I think it is very different for choosing a lab as a student or as a Postdoc. When you are a student, the importance of publishing is not as pressing. It is nice to publish a paper, it is rewarding, but it is not essential. What is essential is to learn: To learn from your mentors, colleagues, to learn science, to learn approaches to science, how to read papers, but also to learn new techniques. I am not sure whether learning techniques is one of the most important things. The most important thing is really to become familiar with the process of science – of good science.
For a Postdoc you have to keep in mind that you have to make a career choice, you have to try out where you want to be. You have to publish papers if you want to go into academia and, and, and. I think for a Postdoc, the most important criterion is the quality of the mentor. It is not the field and not the technique, it is not the location; It is the quality of the mentor! That is crucial for the chances of success in the long term.
"DON’T GET MARRIED TO YOUR PROJECTS.
GO FOR A QUICK DIVORCE."
For the students, what I think is more important than the quality of the mentor, even is the environment. The people you are going to deal with all along. It is of course important to have a good mentor, but it is more important – I think – whom you are going to work with and what the intellectual environment is. What other influences you can have.
For example, the most important thing for students is to learn how to read papers. That has become even more important than it used to be. When you had a certain journal, the papers were generally reliable. And I think this is not true anymore. Many papers that are published these days that are just bullshit. So it is much more important to actually judge a paper, to learn how to evaluate the science in it. This is something you have to learn as a student.
What are your criticisms of the current scientific system?

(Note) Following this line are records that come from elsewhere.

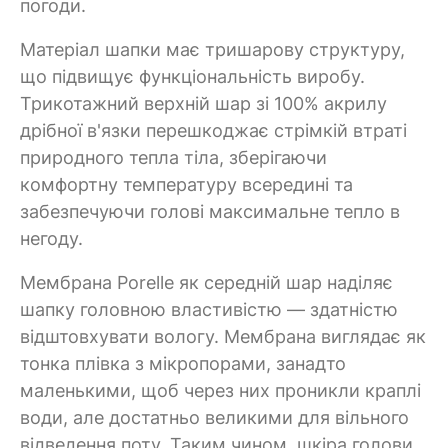
погоди.
Матеріал шапки має тришарову структуру,
що підвищує функціональність виробу.
Трикотажний верхній шар зі 100% акрилу
дрібної в'язки перешкоджає стрімкій втраті
природного тепла тіла, зберігаючи
комфортну температуру всередині та
забезпечуючи голові максимальне тепло в
негоду.
Мембрана Porelle як середній шар наділяє
шапку головною властивістю — здатністю
відштовхувати вологу. Мембрана виглядає як
тонка плівка з мікропорами, занадто
маленькими, щоб через них проникли краплі
води, але достатньо великими для вільного
відведення поту. Таким чином, шкіра голови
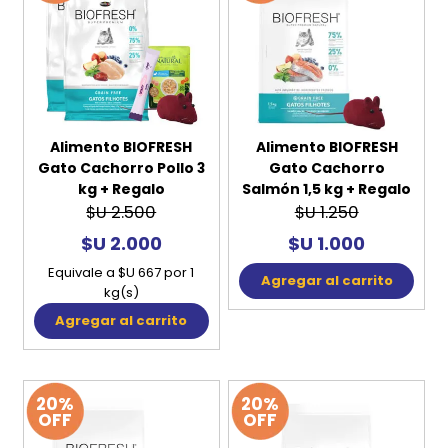
Alimento BIOFRESH
Alimento BIOFRESH
Gato Cachorro Pollo 3
Gato Cachorro
kg + Regalo
Salmón 1,5 kg + Regalo
$U 2.500
$U 1.250
$U 2.000
$U 1.000
Equivale a $U 667 por 1
Agregar al carrito
kg(s)
Agregar al carrito
20%
20%
OFF
OFF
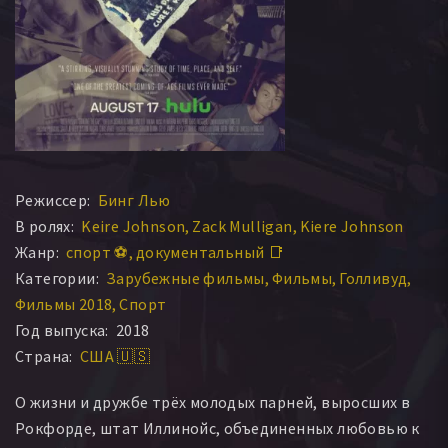
Режиссер:
Бинг Лью
В ролях:
Keire Johnson
Zack Mulligan
Kiere Johnson
Жанр:
спорт ⚽
документальный 📑
Категории:
Зарубежные фильмы
Фильмы
Голливуд
Фильмы 2018
Спорт
Год выпуска:
2018
Страна:
США 🇺🇸
О жизни и дружбе трёх молодых парней, выросших в
Рокфорде, штат Иллинойс, объединенных любовью к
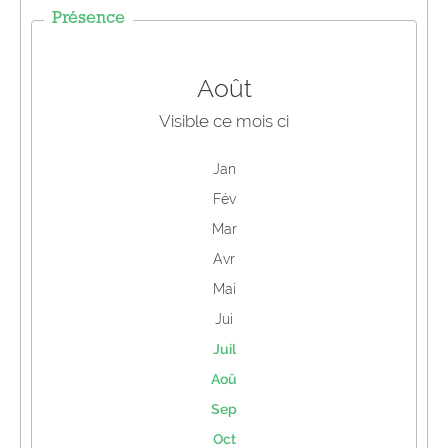
Présence
Août
Visible ce mois ci
Jan
Fév
Mar
Avr
Mai
Jui
Juil
Aoû
Sep
Oct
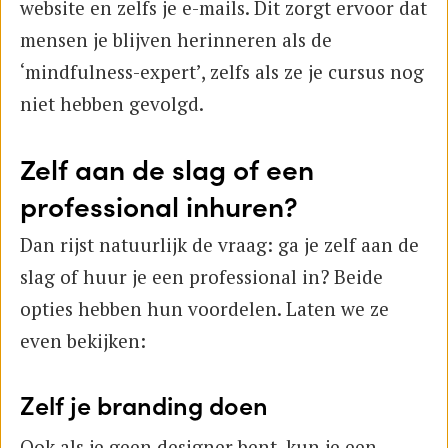
website en zelfs je e-mails. Dit zorgt ervoor dat
mensen je blijven herinneren als de
‘mindfulness-expert’, zelfs als ze je cursus nog
niet hebben gevolgd.
Zelf aan de slag of een
professional inhuren?
Dan rijst natuurlijk de vraag: ga je zelf aan de
slag of huur je een professional in? Beide
opties hebben hun voordelen. Laten we ze
even bekijken:
Zelf je branding doen
Ook als je geen designer bent, kun je een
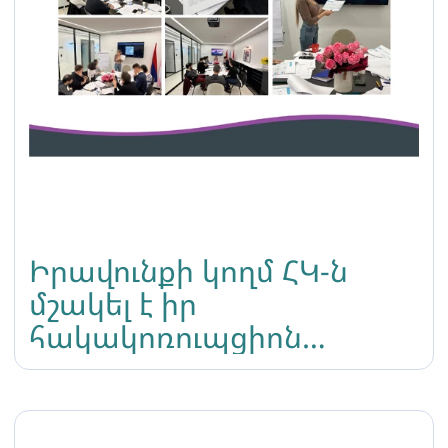
Իրավունքի կողմ ՀԿ-ն
մշակել է իր
հակակոռուպցիոն
քաղաքականությունը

We live in a time where the high impact journals are really no longer truly peer-reviewed. Let’s face it. That is the problem. They are not peer-reviewed because the selection of what articles to send out for review in the first place is so stringent that the peer-review afterwards for the few papers that are sent out. I think it depends on the selection of the reviewers before the papers. You could say that the system is broken. So in view of this, the most important goal should be to find the best possible avenue to bring the paper to your readers. Because it doesn’t really matter that much if the journal has a high or low impact. Personally, I think the journal of neuroscience is just as good as long as it can really provide a story in a sense that represents progress.
What would you change about the scientific publication process?
I would change many things. I would take away the power of the editors. I would solve the issue of free access and all this stuff by having people pay for submission of papers. The current system is you can send your stuff anywhere you want. You only have to pay if it is accepted. That is a bad system because predatory journals will accept anything because they want to be paid, right? Serious journals get thousands and thousands of papers that are not really serious. That provides a kind of pretend reason for editorial selection.
What really should happen and what happens in Journal of Neuroscience is that anyone who submits a paper has to pay submission fees that will cover the cost of a well-evaluated paper. And that would cut out a lot of frivolous articles. I also think that we need a mechanism to evaluate editors of journals. I think journal editors have zero accountability. I was shocked by the responses of the journals when it turns out that papers are wrong, faked or irreproducible. Journal editors usually blame the reviewers. But they selected the reviewers. They evaluated the reviews. And therefore, it really should be the journal editors who are to blame and not the reviewers. The reviewers are just the pretence.
Thank you very much for the interview! Earning the Nobel Prize really shows that you are so dedicated to your work. Do you have a last advice for young scientists how to stay equally focussed and disciplined in their research?
I don’t feel disciplined. I just enjoy what I do! I don’t have any discipline (laughing).